I do sympathise honey! My second husband and I have been skirting around the subject of me having another baby for many many years now. I gave birth to my son when I was 20 years old with my first husband. Even though I sailed through this first pregnancy without any major complications I didn't carry very well. I was always severely sick and had symptoms from beginning to end. I felt traumatised after and vowed that I would NEVER have another baby again! But as always, life doesn't always go the way you plan and a second (and younger) husband ten years later, meant that at some point down the line I was going to have to decide whether to face it all again!!
I hit that point early this year, aged 36. My son was already 15 years old, and I realised my body clock was ticking away and I
had to face that decision once and for all instead of constantly avoiding it!
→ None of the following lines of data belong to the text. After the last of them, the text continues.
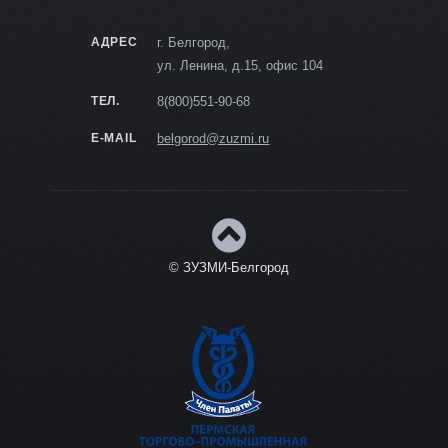
АДРЕС
г. Белгород,
ул. Ленина, д.15, офис 104
ТЕЛ.
8(800)551-90-68
E-MAIL
belgorod@zuzmi.ru
© ЗУЗМИ-Белгород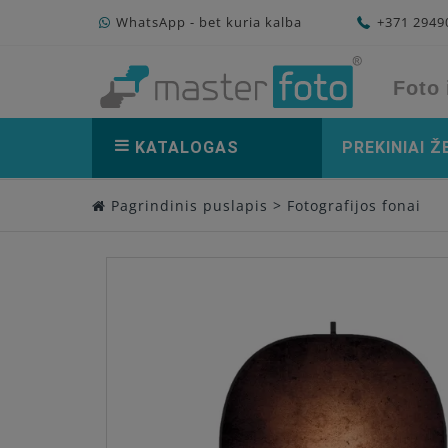
WhatsApp - bet kuria kalba
+371 294
Foto 
KATALOGAS
PREKINIAI Ž
Pagrindinis puslapis
>
Fotografijos fonai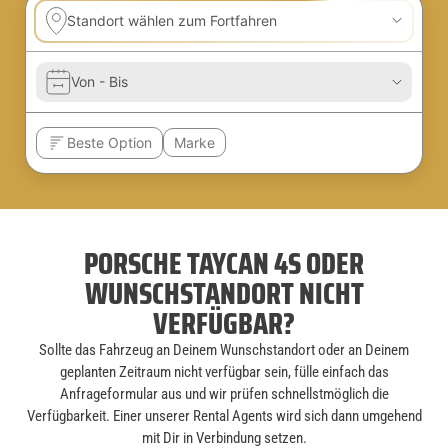
PORSCHE TAYCAN 4S ODER
WUNSCHSTANDORT NICHT
VERFÜGBAR?
Sollte das Fahrzeug an Deinem Wunschstandort oder an Deinem
geplanten Zeitraum nicht verfügbar sein, fülle einfach das
Anfrageformular aus und wir prüfen schnellstmöglich die
Verfügbarkeit. Einer unserer Rental Agents wird sich dann umgehend
mit Dir in Verbindung setzen.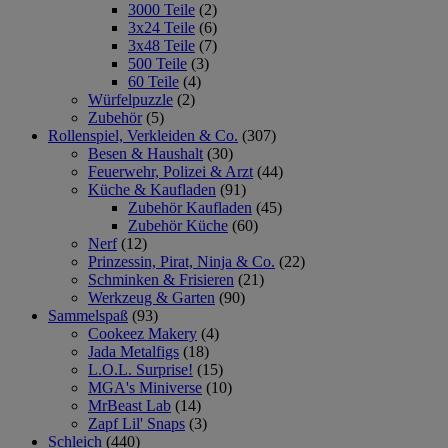
3000 Teile
(2)
3x24 Teile
(6)
3x48 Teile
(7)
500 Teile
(3)
60 Teile
(4)
Würfelpuzzle
(2)
Zubehör
(5)
Rollenspiel, Verkleiden & Co.
(307)
Besen & Haushalt
(30)
Feuerwehr, Polizei & Arzt
(44)
Küche & Kaufladen
(91)
Zubehör Kaufladen
(45)
Zubehör Küche
(60)
Nerf
(12)
Prinzessin, Pirat, Ninja & Co.
(22)
Schminken & Frisieren
(21)
Werkzeug & Garten
(90)
Sammelspaß
(93)
Cookeez Makery
(4)
Jada Metalfigs
(18)
L.O.L. Surprise!
(15)
MGA's Miniverse
(10)
MrBeast Lab
(14)
Zapf Lil' Snaps
(3)
Schleich
(440)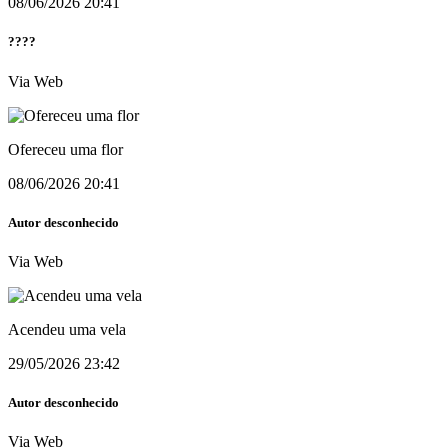
08/06/2026 20:41
????
Via Web
Ofereceu uma flor
08/06/2026 20:41
Autor desconhecido
Via Web
Acendeu uma vela
29/05/2026 23:42
Autor desconhecido
Via Web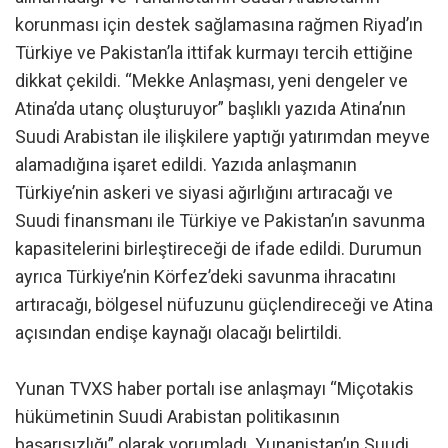
korunması için destek sağlamasına rağmen Riyad’ın
Türkiye ve Pakistan’la ittifak kurmayı tercih ettiğine
dikkat çekildi. “Mekke Anlaşması, yeni dengeler ve
Atina’da utanç oluşturuyor” başlıklı yazıda Atina’nın
Suudi Arabistan ile ilişkilere yaptığı yatırımdan meyve
alamadığına işaret edildi. Yazıda anlaşmanın
Türkiye’nin askeri ve siyasi ağırlığını artıracağı ve
Suudi finansmanı ile Türkiye ve Pakistan’ın savunma
kapasitelerini birleştireceği de ifade edildi. Durumun
ayrıca Türkiye’nin Körfez’deki savunma ihracatını
artıracağı, bölgesel nüfuzunu güçlendireceği ve Atina
açısından endişe kaynağı olacağı belirtildi.
Yunan TVXS haber portalı ise anlaşmayı “Miçotakis
hükümetinin Suudi Arabistan politikasının
başarısızlığı” olarak yorumladı. Yunanistan’ın Suudi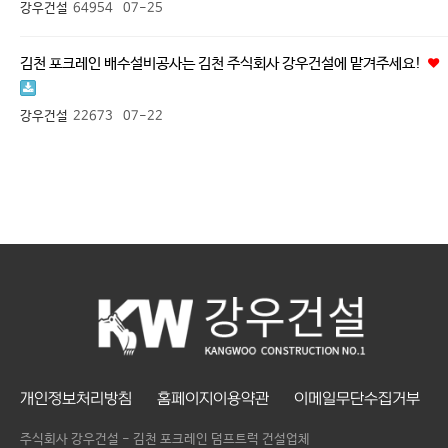
강우건설
64954
07-25
김천 포크레인 배수설비공사는 김천 주식회사 강우건설에 맡겨주세요!
강우건설
22673
07-22
개인정보처리방침
홈페이지이용약관
이메일무단수집거부
주식회사 강우건설 - 김천 포크레인 덤프트럭 건설업체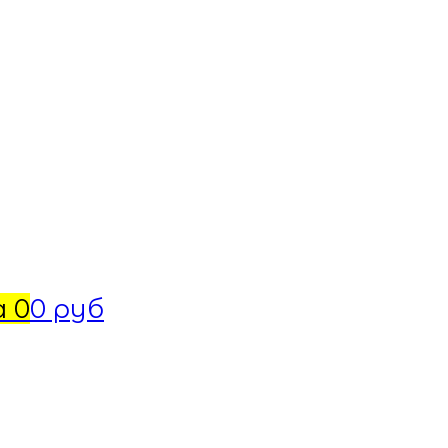
а
0
0 руб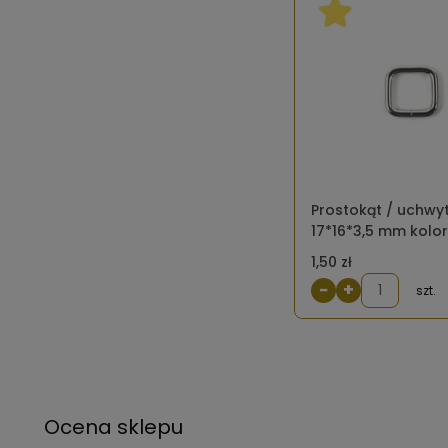
Prostokąt / uchwy
17*16*3,5 mm kolor
1,50 zł
−
+
szt.
Ocena sklepu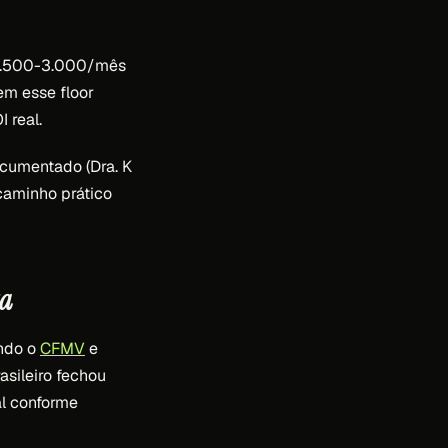
$ 1.500-3.000/mês
em esse floor
 real.
ocumentado (Dra. K
 caminho prático
ta
undo o
CFMV
e
asileiro fechou
l conforme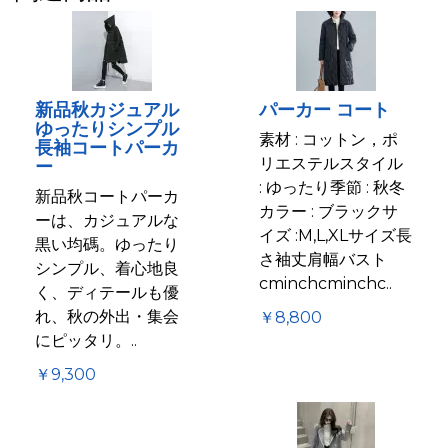
新品秋カジュアル
パーカー コート
ゆったりシンプル
素材 : コットン，ポ
長袖コートパーカ
リエステルスタイル
ー
: ゆったり季節 : 秋冬
新品秋コートパーカ
カラー : ブラックサ
ーは、カジュアルな
イズ :M,L,XLサイズ長
黒い均碼。ゆったり
さ袖丈肩幅バスト
シンプル、着心地良
cminchcminchc..
く、ディテールも優
れ、秋の外出・集会
￥8,800
にピッタリ。..
￥9,300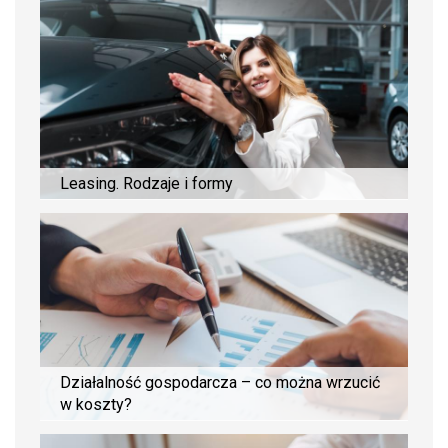
Leasing. Rodzaje i formy
Działalność gospodarcza – co można wrzucić
w koszty?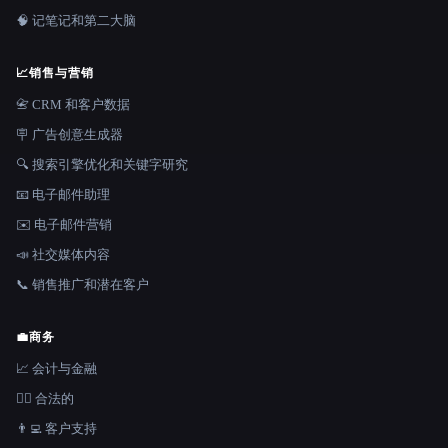
🧠 记笔记和第二大脑
📈
销售与营销
📇 CRM 和客户数据
🪧 广告创意生成器
🔍 搜索引擎优化和关键字研究
📧 电子邮件助理
✉️ 电子邮件营销
📣 社交媒体内容
📞 销售推广和潜在客户
💼
商务
📈 会计与金融
👩‍⚖️ 合法的
👨‍💻 客户支持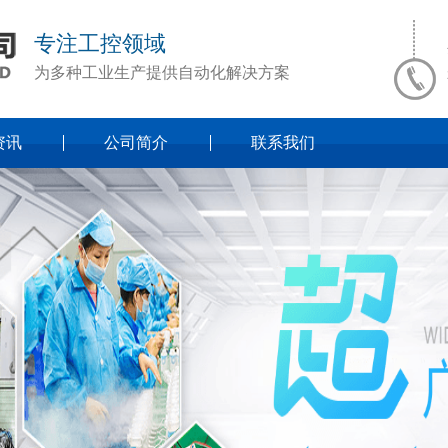
专注工控领域
为多种工业生产提供自动化解决方案
资讯
公司简介
联系我们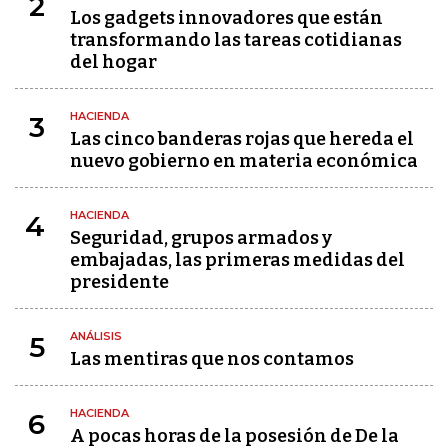
2
Los gadgets innovadores que están
transformando las tareas cotidianas
del hogar
HACIENDA
3
Las cinco banderas rojas que hereda el
nuevo gobierno en materia económica
HACIENDA
4
Seguridad, grupos armados y
embajadas, las primeras medidas del
presidente
ANÁLISIS
5
Las mentiras que nos contamos
HACIENDA
6
A pocas horas de la posesión de De la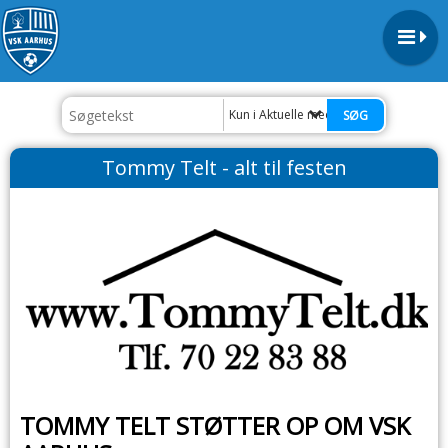
Kun i Aktuelle medlemstilbud
Tommy Telt - alt til festen
TOMMY TELT STØTTER OP OM VSK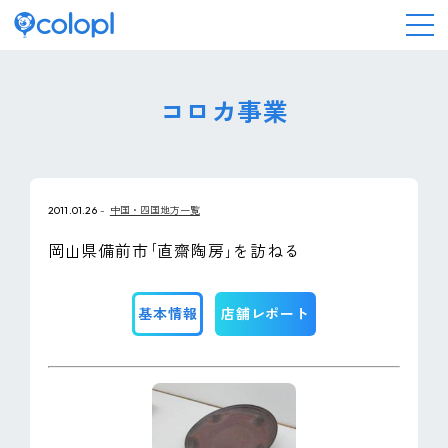
会社情報
コロカ事業
ニュース
2011.01.26
中国・四国地方一覧
事業情報
岡山県備前市｢直齋陶房｣を訪ねる
IR情報
基本情報
店舗レポート
採用情報
サステナビリティ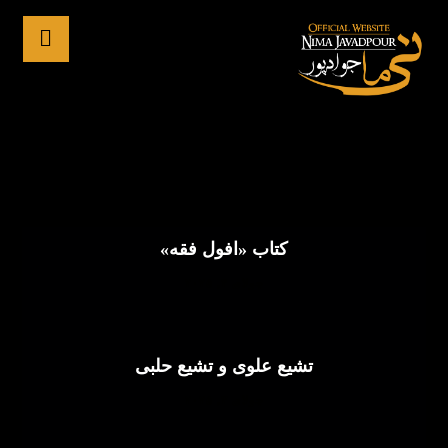
شیعه
کتاب «افول فقه»
جولای ۴, ۲۰۲۵
تشیع علوی و تشیع حلبی
جولای ۳, ۲۰۲۵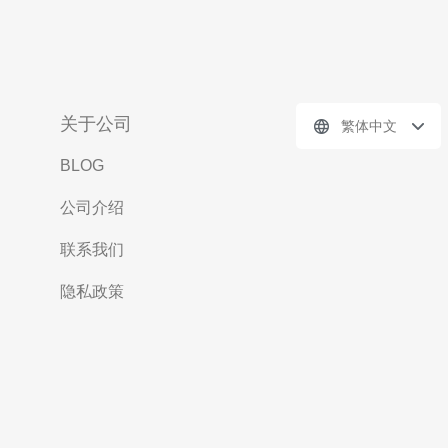
关于公司
繁体中文
BLOG
公司介绍
联系我们
隐私政策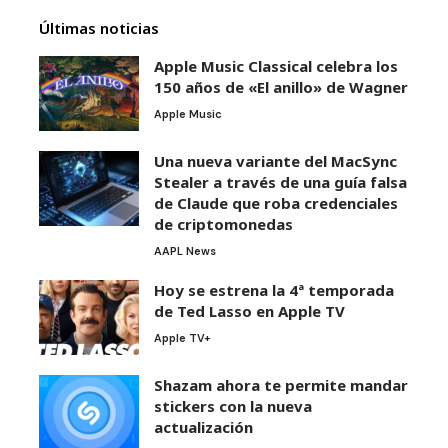
Últimas noticias
Apple Music Classical celebra los
150 años de «El anillo» de Wagner
Apple Music
Una nueva variante del MacSync
Stealer a través de una guía falsa
de Claude que roba credenciales
de criptomonedas
AAPL News
Hoy se estrena la 4ª temporada
de Ted Lasso en Apple TV
Apple TV+
Shazam ahora te permite mandar
stickers con la nueva
actualización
For almost ten years its been stirring at the back of my mind especially since DH said he would love a child of his own, but would never leave me if i didnt, and there would be no pressure from him. Of course, that in itself is a HUGE pressure!!
So after alot of worries and fears I told DH that I had changed my mind this year about not having another child and of course, he was overjoyed! I just realised that I would have to be brave and go through all those highs and lows again to have the baby that DH and I would both end up loving and wanting. But I really do not enjoy 'being' pregnant very much and am doing everything I can to at least try and enjoy it. Unfortunately all those nasty symptoms from first time round have struck me again, almost as I predicted.
So yes, i do feel pretty down alot of the time, but then I look at all these poor ladies struggling so hard to concieve, and then I go and get pregnant again instantly at 36, in the blink of an eye!! I really feel now that I am really blessed, and I often feel guilty whinging about my symptoms. So hang in there, it will be worth it in the end. You won't regret it, I'm positive!!